Write the copy as soon as you can
Lorem ipsum is good filler text. It can also fool you into thinking things are looking okay when they aren’t. If you can write your copy right now, you’ll actually know how it will look and what changes you need to do. I would think that your design is a beautiful way to represent your message and not the other way around, so you should build your design around that message instead of changing the message to fit the design.
Black backgrounds are only cool on your terminal
The web is not a terminal or your favorite text editor. You won’t pull off a black background with green buttons. Use light colors and soft differences for highlights. A white background, a black text color, a link color and some other dominant color are enough for any website. If you need to highlight anything like a hover action or a click, don’t use a different color because you probably won’t know what looks well. Rather use a shade of that same color with a tool like 0to255. A few notches brighter or darker are enough for everything.
Build on top of previous designs
When you do something that doesn’t look well or just looks okay enough, don’t completely trash it. Make sure the skeleton structure is simple enough, and re-use it. When I designed stuff for the first time, after the first solid design I usually let it sit for a couple of weeks. After those, you already “know” the design, and you’ll be more comfortable editing it. I’ll give you an example of a toy project from last summer with the original design and an iteration:
I personally feel the second version got more professional and organized. You can clearly see the first one followed the rules I enumerated.
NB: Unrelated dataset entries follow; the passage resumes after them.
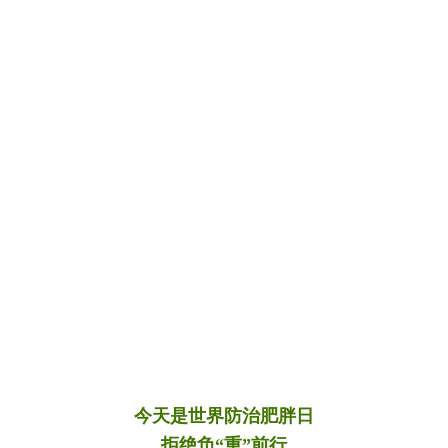
今天是世界防治肥胖日
拒绝负“重”前行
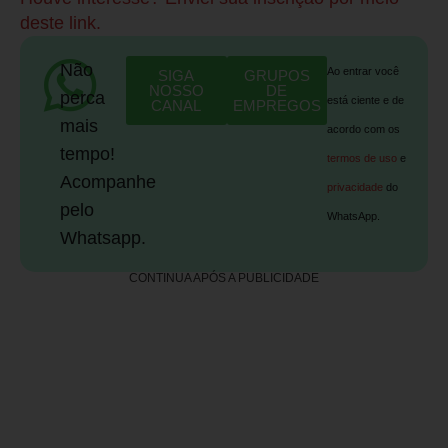
deste link.
Não
Ao entrar você
SIGA
GRUPOS
NOSSO
DE
perca
está ciente e de
CANAL
EMPREGOS
mais
acordo com os
tempo!
termos de uso
e
Acompanhe
privacidade
do
pelo
WhatsApp.
Whatsapp.
CONTINUA APÓS A PUBLICIDADE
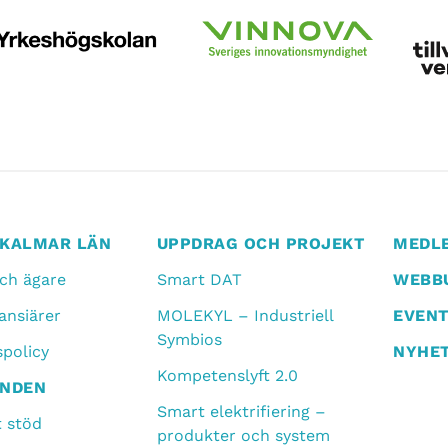
I KALMAR LÄN
UPPDRAG OCH PROJEKT
MEDL
och ägare
Smart DAT
WEBBU
ansiärer
MOLEKYL – Industriell
EVEN
Symbios
spolicy
NYHE
Kompetenslyft 2.0
ANDEN
Smart elektrifiering –
t stöd
produkter och system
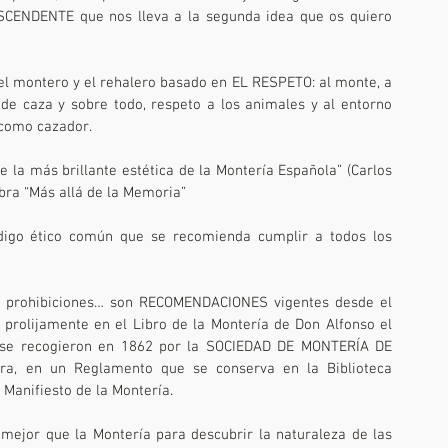
CENDENTE que nos lleva a la segunda idea que os quiero 
l montero y el rehalero basado en EL RESPETO: al monte, a 
 de caza y sobre todo, respeto a los animales y al entorno 
como cazador.
 la más brillante estética de la Montería Española” (Carlos 
bra “Más allá de la Memoria”
digo ético común que se recomienda cumplir a todos los 
ni prohibiciones… son RECOMENDACIONES vigentes desde el 
prolijamente en el Libro de la Montería de Don Alfonso el 
se recogieron en 1862 por la SOCIEDAD DE MONTERÍA DE 
a, en un Reglamento que se conserva en la Biblioteca 
 Manifiesto de la Montería.
jor que la Montería para descubrir la naturaleza de las 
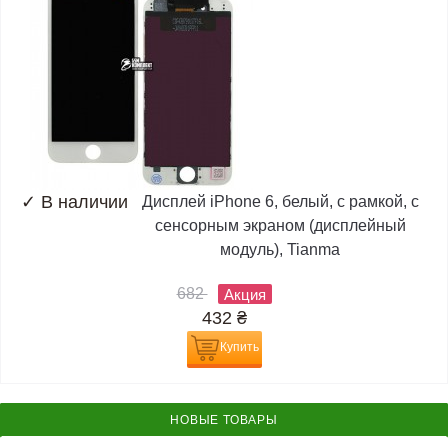
✓
В наличии
Дисплей iPhone 6, белый, с рамкой, с
сенсорным экраном (дисплейный
модуль), Tianma
682
Акция
432
₴
Купить
НОВЫЕ ТОВАРЫ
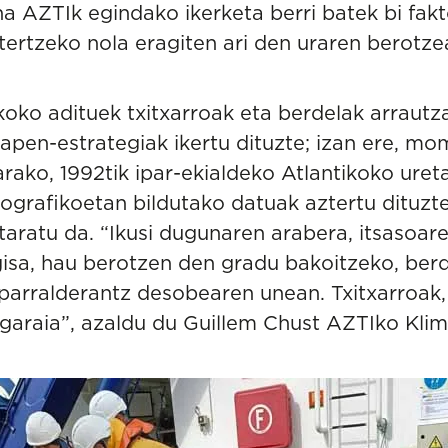
ina
AZTI
k egindako ikerketa berri batek bi fak
ertzeko nola eragiten ari den uraren berotze
koko adituek txitxarroak eta berdelak arrautz
apen-estrategiak ikertu dituzte; izan ere, mo
arako, 1992tik ipar-ekialdeko Atlantikoko uret
grafikoetan bildutako datuak aztertu dituzte
itaratu da. “Ikusi dugunaren arabera, itsasoa
gisa, hau berotzen den gradu bakoitzeko, ber
arralderantz desobearen unean. Txitxarroak, 
garaia”, azaldu du
Guillem Chust
AZTIko Klim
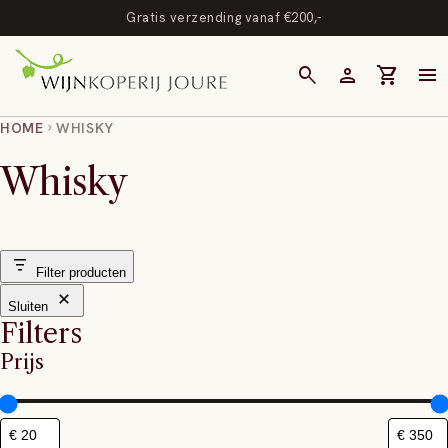
Gratis verzending vanaf €200,-
search
person
shopping_cart
menu
HOME
WHISKY
chevron_right
Whisky
Filter producten
Sluiten
Filters
Prijs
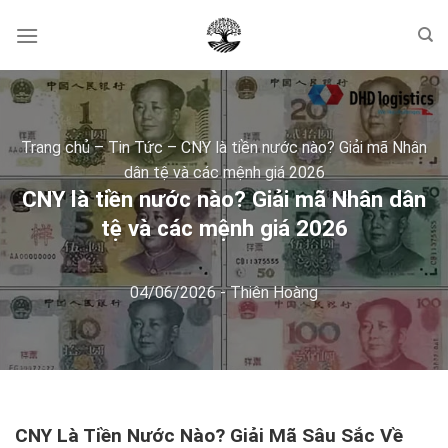
Skip
to
content
Trang chủ
–
Tin Tức
–
CNY là tiền nước nào? Giải mã Nhân
dân tệ và các mệnh giá 2026
CNY là tiền nước nào? Giải mã Nhân dân
tệ và các mệnh giá 2026
04/06/2026
-
Thiên Hoàng
CNY Là Tiền Nước Nào? Giải Mã Sâu Sắc Về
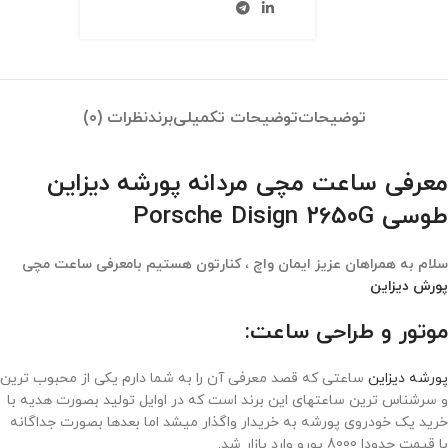
توضیحات
توضیحات تکمیلی
برند
نظرات (0)
معرفی ساعت مچی مردانه پورشه دیزاین
طوسی Porsche Disign 2650G
سلام به همراهان عزیز ایمان واچ ، کنارتون هستیم بامعرفی ساعت مچی
پورش دیزاین
موتور و طراحی ساعت:
پورشه دیزاین
ساعتی که قصد معرفی آن را به شما دارم یکی از محبوب ترین
و سرشناس ترین ساعتهای این برند است که در اوایل تولید بصورت هدیه با
خرید یک خودروی پورشه به خریدار واگذار میشد اما بعدها بصورت جداگانه
با قیمت حدودا 8000 یورو وارد بازار شد.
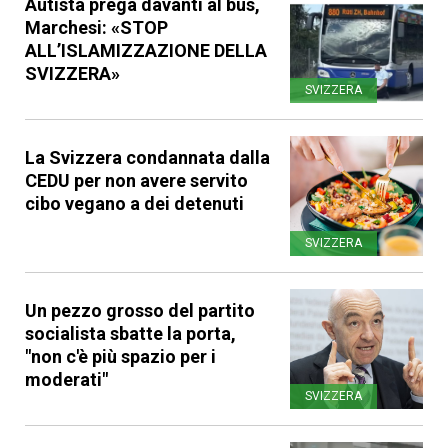
Autista prega davanti al bus,
Marchesi: «STOP
ALL’ISLAMIZZAZIONE DELLA
SVIZZERA»
SVIZZERA
La Svizzera condannata dalla
CEDU per non avere servito
cibo vegano a dei detenuti
SVIZZERA
Un pezzo grosso del partito
socialista sbatte la porta,
"non c'è più spazio per i
moderati"
SVIZZERA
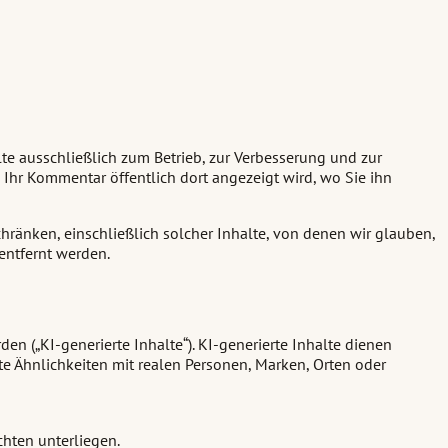
lte ausschließlich zum Betrieb, zur Verbesserung und zur
 Ihr Kommentar öffentlich dort angezeigt wird, wo Sie ihn
hränken, einschließlich solcher Inhalte, von denen wir glauben,
entfernt werden.
den („KI-generierte Inhalte“). KI-generierte Inhalte dienen
e Ähnlichkeiten mit realen Personen, Marken, Orten oder
hten unterliegen.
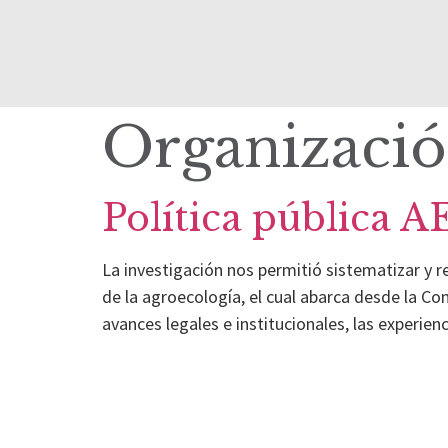
Organizació
Política pública 
La investigación nos permitió sistematizar y 
de la agroecología, el cual abarca desde la Co
avances legales e institucionales, las experien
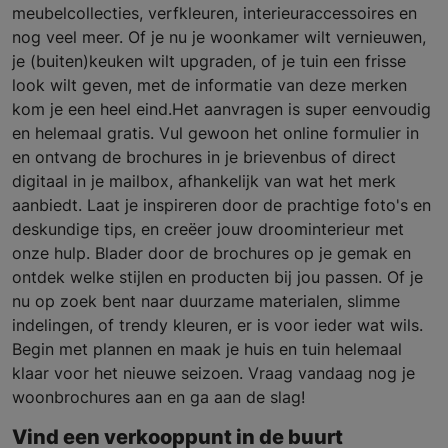
meubelcollecties, verfkleuren, interieuraccessoires en
nog veel meer. Of je nu je woonkamer wilt vernieuwen,
je (buiten)keuken wilt upgraden, of je tuin een frisse
look wilt geven, met de informatie van deze merken
kom je een heel eind.Het aanvragen is super eenvoudig
en helemaal gratis. Vul gewoon het online formulier in
en ontvang de brochures in je brievenbus of direct
digitaal in je mailbox, afhankelijk van wat het merk
aanbiedt. Laat je inspireren door de prachtige foto's en
deskundige tips, en creëer jouw droominterieur met
onze hulp. Blader door de brochures op je gemak en
ontdek welke stijlen en producten bij jou passen. Of je
nu op zoek bent naar duurzame materialen, slimme
indelingen, of trendy kleuren, er is voor ieder wat wils.
Begin met plannen en maak je huis en tuin helemaal
klaar voor het nieuwe seizoen. Vraag vandaag nog je
woonbrochures aan en ga aan de slag!
Vind een verkooppunt in de buurt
It was simple, white, and with few visible elements. Only after a couple of months did I get comfortable enough with the design to expand on it and reorganize things. Version 2 never actually got online because this was a summer project and, well, summer ended. But we did get lots of compliments on the simpleness of the design and how everything was intuitive.
Where these rules took me
This summer I actually decided to keep devoting some time to design. I enjoy programming but it’s much more fun to program things when you actually have an interface which doesn’t look like crap! Since I’ve been using twitter bootstrap as a starting point for a while now, I’ve kept doing that. To keep motivation up and have some kind of basic quality standard my goal was to make a few themes that would be good enough to sell. Enter wrapbootstrap. I found wrapbootstrap some time ago when it launched, and the designs there were ok. Nowadays the designs are much more polished and the quality has gone up tremendously. I decided to give it a go and started with a simple responsive landing page.
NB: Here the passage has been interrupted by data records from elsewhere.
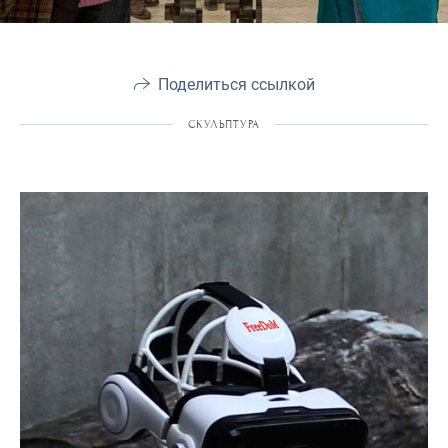
Поделиться ссылкой
СКУЛЬПТУРА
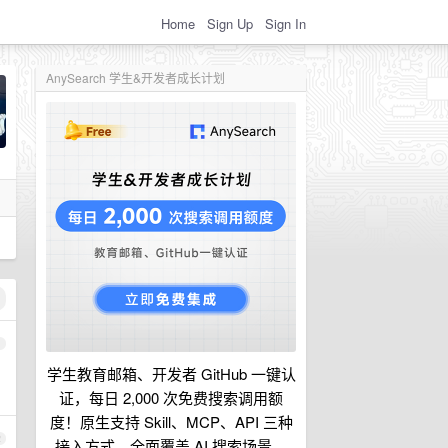
Home
Sign Up
Sign In
AnySearch 学生&开发者成长计划
1
学生教育邮箱、开发者 GitHub 一键认
证，每日 2,000 次免费搜索调用额
度！原生支持 Skill、MCP、API 三种
2
接入方式，全面覆盖 AI 搜索场景。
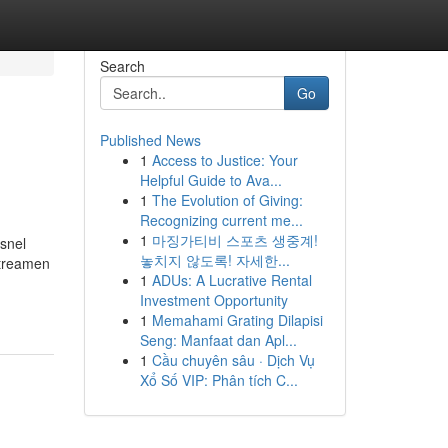
Search
Go
Published News
1
Access to Justice: Your
Helpful Guide to Ava...
1
The Evolution of Giving:
Recognizing current me...
1
마징가티비 스포츠 생중계!
 snel
놓치지 않도록! 자세한...
streamen
1
ADUs: A Lucrative Rental
Investment Opportunity
1
Memahami Grating Dilapisi
Seng: Manfaat dan Apl...
1
Cầu chuyên sâu · Dịch Vụ
Xổ Số VIP: Phân tích C...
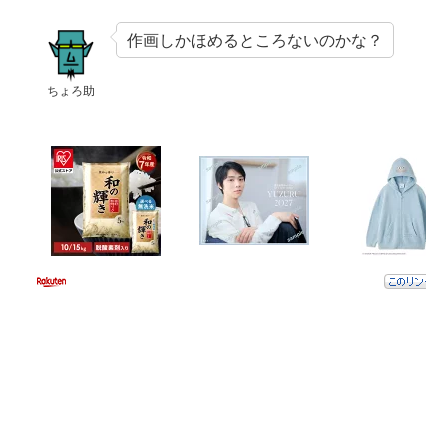
作画しかほめるところないのかな？
ちょろ助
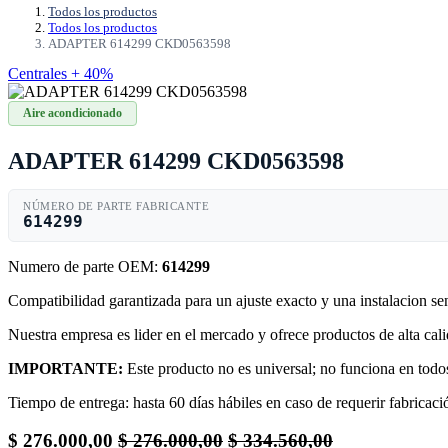
Todos los productos
Todos los productos
ADAPTER 614299 CKD0563598
Centrales + 40%
Aire acondicionado
ADAPTER 614299 CKD0563598
NÚMERO DE PARTE FABRICANTE
614299
Numero de parte OEM:
614299
Compatibilidad garantizada para un ajuste exacto y una instalacion s
Nuestra empresa es lider en el mercado y ofrece productos de alta ca
IMPORTANTE:
Este producto no es universal; no funciona en todos
Tiempo de entrega: hasta 60 días hábiles en caso de requerir fabricació
$
276.000,00
$
276.000,00
$
334.560,00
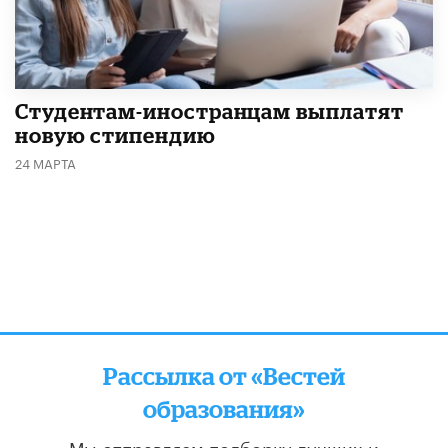
Студентам-иностранцам выплатят
новую стипендию
24 МАРТА
Рассылка от «Вестей
образования»
Мы отправляем подборку лучших и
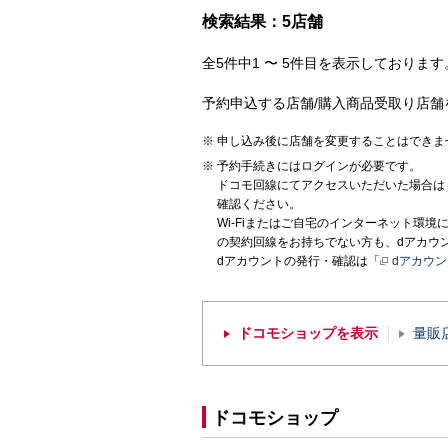
検索結果：5店舗
全5件中1 〜 5件目を表示しております。
予約申込する店舗/購入商品受取り店舗
申し込み後に店舗を変更することはできま
予約手続きにはログインが必要です。
ドコモ回線にてアクセスいただいた場合は
確認ください。
Wi-Fiまたはご自宅のインターネット環
の契約回線をお持ちでない方も、dアカウ
dアカウントの発行・確認は「
dアカウ
ドコモショップを表示
量販
ドコモショップ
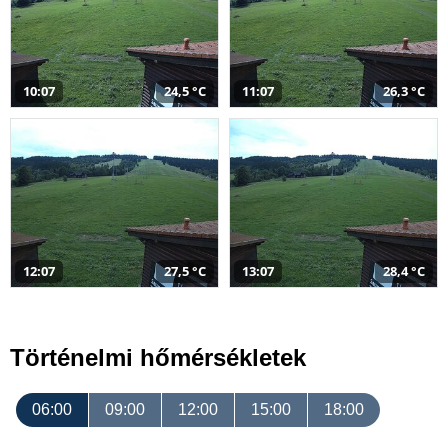
10:07
24,5 °C
11:07
26,3 °C
12:07
27,5 °C
13:07
28,4 °C
Történelmi hőmérsékletek
06:00
09:00
12:00
15:00
18:00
This allowed me to get the process straight and I also got into responsive design since those designs seemed to gather more interest (and sales!). It was only a landing page so I kept it simple and finished it quite quickly. I put it up and forgot about it. The day after they went live I got my first sale e-mail, I was ecstatic!
So I devoted some more time and started working on a full business type theme. And I got it done a couple of days later.
I’ve gotten a few sales on each of them which I consider a major win, since I’m actually a programmer posing as a designer. I answered some questions and received a bunch of suggestions from buyers. I think it is really awesome what you can achieve by just working on it. So my final advice for programmers who dismiss design work immediately saying they’ll never not suck is to just keep at it. Look at things from an analytical point of view. Deconstruct design and use the little bits that you like together, and eventually you’ll get to an acceptable level.
And once you’re rich you can hire someone who actually knows what they’re doing!